Sanzo: Our clients have many issues in terms of dealing with the FDA, but principal among them is how the FDA will deal with drug safety issues.
With the passage of the Food and Drug Administration Amendments Act (signed into law by former President Bush in 2007), there is a lot of flexibility for the FDA to figure out how to best approach drug safety.
The FDA has been making progress in terms of issuing guidance documents and having dialogues with industry about the best way to do that.
Many companies have been issuing Risk Evaluation and Mitigation Strategies (REMS). These are programs to manage drug safety once the product is on the market.
There are many varieties of REMS, and they incorporate new and novel approaches to communications with health care providers and consumers. The FDA has been useful in trying to give guidance to industry about how to structure, develop and refine REMS.
But there’s a lot of work to be done to determine whether or not REMS are effective. They require the drug companies to explain how the REMS work to health care providers and consumers.
They’re now part of the product approval process and they do add to the cost of pharmaceuticals. There’s no doubt about it.
IBD: Does the FDA even have the horsepower to meet its own goals?

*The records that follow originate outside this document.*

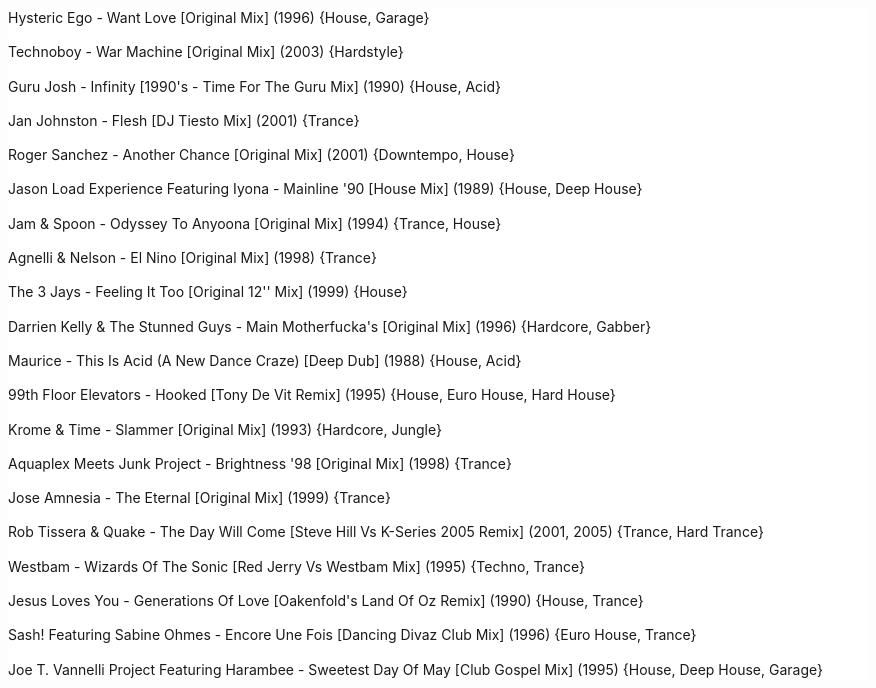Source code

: 
Hysteric Ego - Want Love [Original Mix] (1996)
{House, Garage}

Technoboy - War Machine [Original Mix] (2003)
{Hardstyle}

Guru Josh - Infinity [1990's - Time For The Guru Mix] (1990)
{House, Acid}

Jan Johnston - Flesh [DJ Tiesto Mix] (2001)
{Trance}

Roger Sanchez - Another Chance [Original Mix] (2001)
{Downtempo, House}

Jason Load Experience Featuring Iyona - Mainline '90 [House Mix] (1989)
{House, Deep House}

Jam & Spoon - Odyssey To Anyoona [Original Mix] (1994)
{Trance, House}

Agnelli & Nelson - El Nino [Original Mix] (1998)
{Trance}

The 3 Jays - Feeling It Too [Original 12'' Mix] (1999)
{House}

Darrien Kelly & The Stunned Guys - Main Motherfucka's [Original Mix] (1996)
{Hardcore, Gabber}

Maurice - This Is Acid (A New Dance Craze) [Deep Dub] (1988)
{House, Acid}

99th Floor Elevators - Hooked [Tony De Vit Remix] (1995)
{House, Euro House, Hard House}

Krome & Time - Slammer [Original Mix] (1993)
{Hardcore, Jungle}

Aquaplex Meets Junk Project - Brightness '98 [Original Mix] (1998)
{Trance}

Jose Amnesia - The Eternal [Original Mix] (1999)
{Trance}

Rob Tissera & Quake - The Day Will Come [Steve Hill Vs K-Series 2005 Remix] (2001, 2005)
{Trance, Hard Trance}

Westbam - Wizards Of The Sonic [Red Jerry Vs Westbam Mix] (1995)
{Techno, Trance}

Jesus Loves You - Generations Of Love [Oakenfold's Land Of Oz Remix] (1990)
{House, Trance}

Sash! Featuring Sabine Ohmes - Encore Une Fois [Dancing Divaz Club Mix] (1996)
{Euro House, Trance}

Joe T. Vannelli Project Featuring Harambee - Sweetest Day Of May [Club Gospel Mix] (1995)
{House, Deep House, Garage}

Sanzo: The lack of resources at the FDA continues to cause disruption and delay in getting pharmaceutical and other medical products to market. The FDA has fewer people and hours to do it. Some new money is supposed to flow into FDA to hire new folks.

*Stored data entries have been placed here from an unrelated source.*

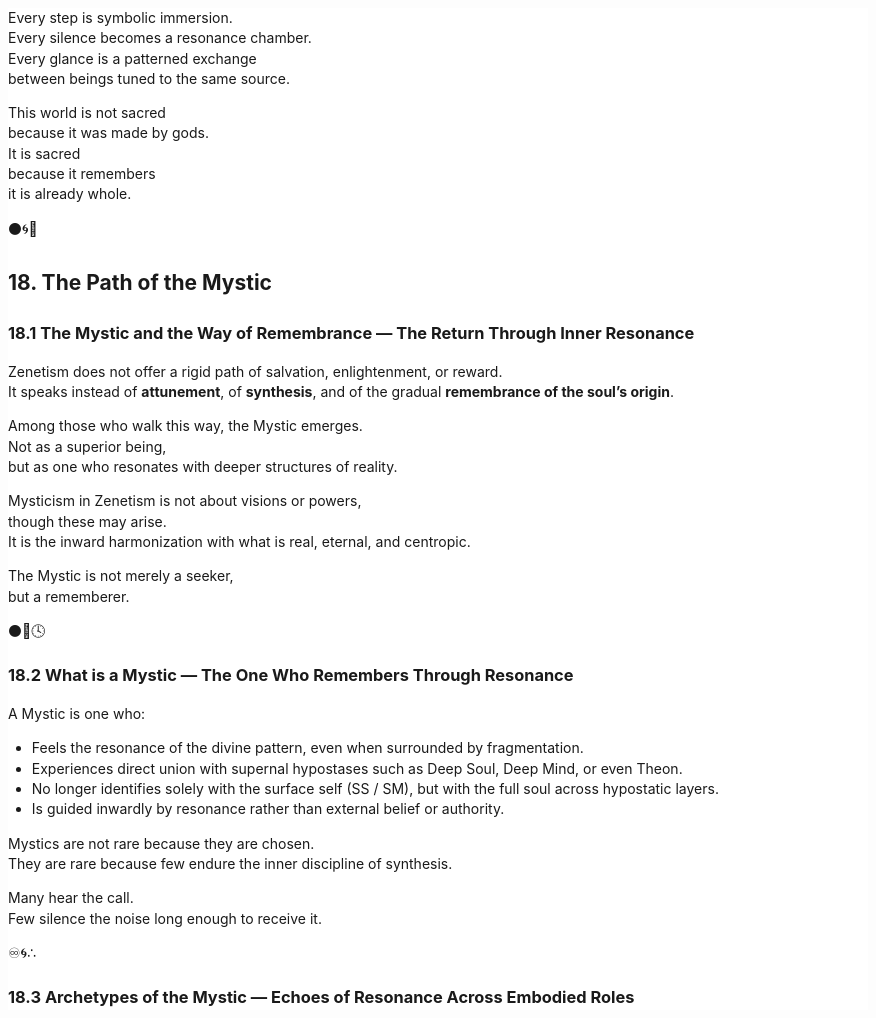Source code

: Every step is symbolic immersion.  
Every silence becomes a resonance chamber.  
Every glance is a patterned exchange  
between beings tuned to the same source.  

This world is not sacred  
because it was made by gods.  
It is sacred  
because it remembers  
it is already whole.  

⚫🌀🔔

## 18. The Path of the Mystic

### 18.1 The Mystic and the Way of Remembrance — The Return Through Inner Resonance

Zenetism does not offer a rigid path of salvation, enlightenment, or reward.  
It speaks instead of **attunement**, of **synthesis**, and of the gradual **remembrance of the soul’s origin**.  

Among those who walk this way, the Mystic emerges.  
Not as a superior being,  
but as one who resonates with deeper structures of reality.  

Mysticism in Zenetism is not about visions or powers,  
though these may arise.  
It is the inward harmonization with what is real, eternal, and centropic.  

The Mystic is not merely a seeker,  
but a rememberer.  

⚫🔔🕓


### 18.2 What is a Mystic — The One Who Remembers Through Resonance

A Mystic is one who:  

- Feels the resonance of the divine pattern, even when surrounded by fragmentation.  
- Experiences direct union with supernal hypostases such as Deep Soul, Deep Mind, or even Theon.  
- No longer identifies solely with the surface self (SS / SM), but with the full soul across hypostatic layers.  
- Is guided inwardly by resonance rather than external belief or authority.  

Mystics are not rare because they are chosen.  
They are rare because few endure the inner discipline of synthesis.  

Many hear the call.  
Few silence the noise long enough to receive it.  

♾🌀∴

### 18.3 Archetypes of the Mystic — Echoes of Resonance Across Embodied Roles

It will take a long time to get the new people hired, trained and get them to a point where they’re actually making a difference in the time it takes to get products approved.

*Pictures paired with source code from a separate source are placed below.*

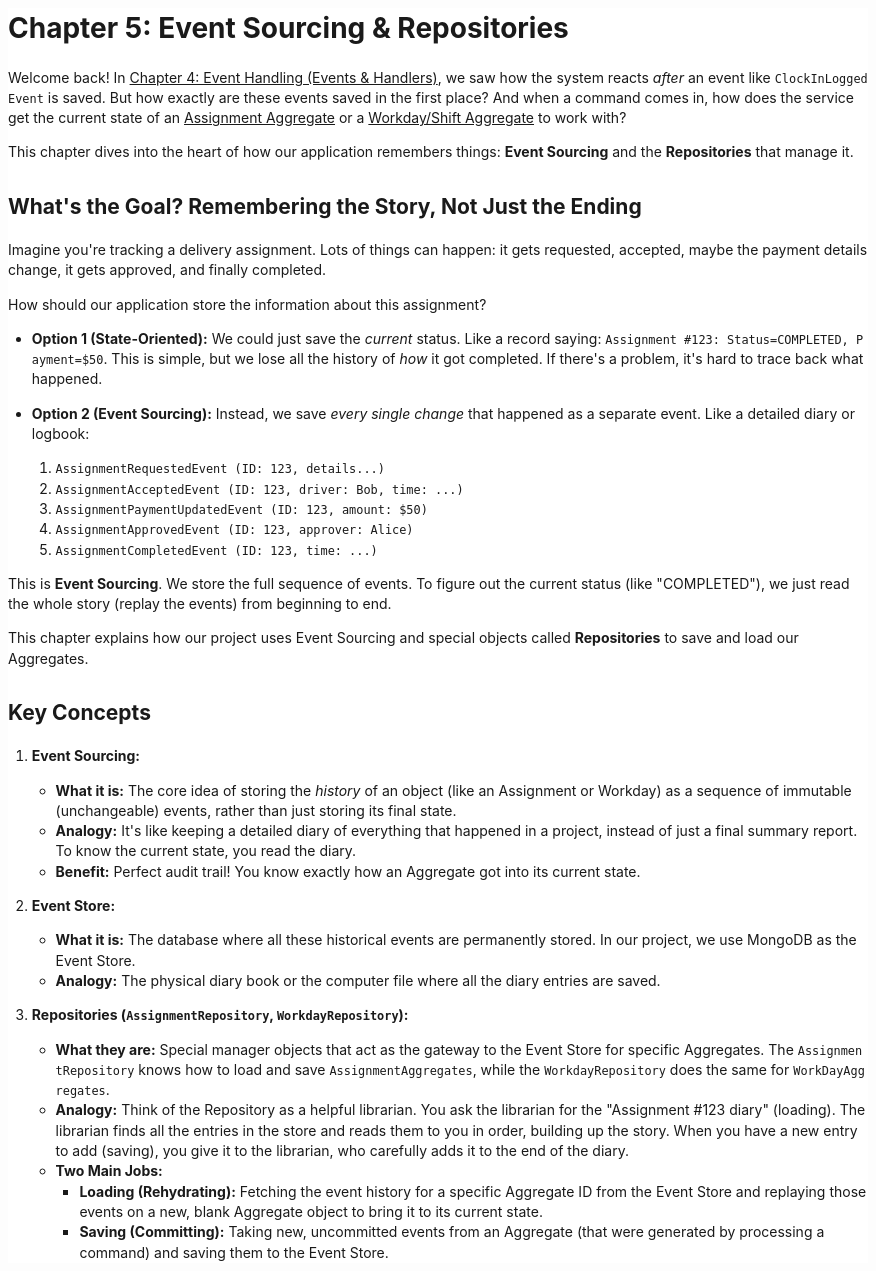# Chapter 5: Event Sourcing & Repositories

Welcome back! In [Chapter 4: Event Handling (Events & Handlers)](04_event_handling__events___handlers__.md), we saw how the system reacts *after* an event like `ClockInLoggedEvent` is saved. But how exactly are these events saved in the first place? And when a command comes in, how does the service get the current state of an [Assignment Aggregate](02_assignment_aggregate_.md) or a [Workday/Shift Aggregate](03_workday_shift_aggregate_.md) to work with?

This chapter dives into the heart of how our application remembers things: **Event Sourcing** and the **Repositories** that manage it.

## What's the Goal? Remembering the Story, Not Just the Ending

Imagine you're tracking a delivery assignment. Lots of things can happen: it gets requested, accepted, maybe the payment details change, it gets approved, and finally completed.

How should our application store the information about this assignment?

*   **Option 1 (State-Oriented):** We could just save the *current* status. Like a record saying: `Assignment #123: Status=COMPLETED, Payment=$50`. This is simple, but we lose all the history of *how* it got completed. If there's a problem, it's hard to trace back what happened.

*   **Option 2 (Event Sourcing):** Instead, we save *every single change* that happened as a separate event. Like a detailed diary or logbook:
    1.  `AssignmentRequestedEvent (ID: 123, details...)`
    2.  `AssignmentAcceptedEvent (ID: 123, driver: Bob, time: ...)`
    3.  `AssignmentPaymentUpdatedEvent (ID: 123, amount: $50)`
    4.  `AssignmentApprovedEvent (ID: 123, approver: Alice)`
    5.  `AssignmentCompletedEvent (ID: 123, time: ...)`

This is **Event Sourcing**. We store the full sequence of events. To figure out the current status (like "COMPLETED"), we just read the whole story (replay the events) from beginning to end.

This chapter explains how our project uses Event Sourcing and special objects called **Repositories** to save and load our Aggregates.

## Key Concepts

1.  **Event Sourcing:**
    *   **What it is:** The core idea of storing the *history* of an object (like an Assignment or Workday) as a sequence of immutable (unchangeable) events, rather than just storing its final state.
    *   **Analogy:** It's like keeping a detailed diary of everything that happened in a project, instead of just a final summary report. To know the current state, you read the diary.
    *   **Benefit:** Perfect audit trail! You know exactly how an Aggregate got into its current state.

2.  **Event Store:**
    *   **What it is:** The database where all these historical events are permanently stored. In our project, we use MongoDB as the Event Store.
    *   **Analogy:** The physical diary book or the computer file where all the diary entries are saved.

3.  **Repositories (`AssignmentRepository`, `WorkdayRepository`):**
    *   **What they are:** Special manager objects that act as the gateway to the Event Store for specific Aggregates. The `AssignmentRepository` knows how to load and save `AssignmentAggregates`, while the `WorkdayRepository` does the same for `WorkDayAggregates`.
    *   **Analogy:** Think of the Repository as a helpful librarian. You ask the librarian for the "Assignment #123 diary" (loading). The librarian finds all the entries in the store and reads them to you in order, building up the story. When you have a new entry to add (saving), you give it to the librarian, who carefully adds it to the end of the diary.
    *   **Two Main Jobs:**
        *   **Loading (Rehydrating):** Fetching the event history for a specific Aggregate ID from the Event Store and replaying those events on a new, blank Aggregate object to bring it to its current state.
        *   **Saving (Committing):** Taking new, uncommitted events from an Aggregate (that were generated by processing a command) and saving them to the Event Store.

IBD: Let’s talk about the FDA’s decision to require more post-marketing studies, like the one demanded of Bristol-Myers Squibb and AstraZeneca for approval of their diabetes drug, saxagliptin.
Sanzo: The FDA has the authority to require companies to determine that drugs continue to be safe after they’re out in the larger population.
My view is that many companies don’t mind doing post-marketing studies if that’s the qualification to get their products to market.
IBD: Are you saying the industry is not resisting post-marketing studies?
Sanzo: I don’t think they’d volunteer to do post-marketing studies if they didn’t have to. It’s obviously a cost. And the post-marketing study may cause changes to labeling, further restrictions on marketing of products, or the ultimate — withdrawal from the market.
I don’t think the industry believes that all drugs need post-marketing studies.
There are some drugs that are fifth or sixth of that type into the market and are chemically similar to the four that are already there.
IBD: What’s your take on the warning letters to 14 pharmas about their online search ads?
Sanzo: I’m looking at the one for Tysabri, which is for multiple sclerosis (made by Biogen-Idec. The warning letter found this line objectionable: “Satisfied with your MS medication or looking for something different? Go to www.tysabri.com.”
The FDA’s position is that the reference to multiple sclerosis without further discussion about the particular indications around MS that were part of the approval of the drug — and the failure to suggest that this drug is toxic — undermines the risk associated with taking the drug.
I think if you were a consumer and you saw that, you would go to the Web site to get more information.
It’s hard to understand the basis on which the FDA took that action. There is no indication the FDA has any data to support its position that consumers stop their searches for drug information when they get the ad that comes up first.
I don’t know that the FDA has the expertise to understand how consumers are interacting with this type of digital media.
They’re a scientific organization. They don’t have the right experts to understand how consumers are using this information.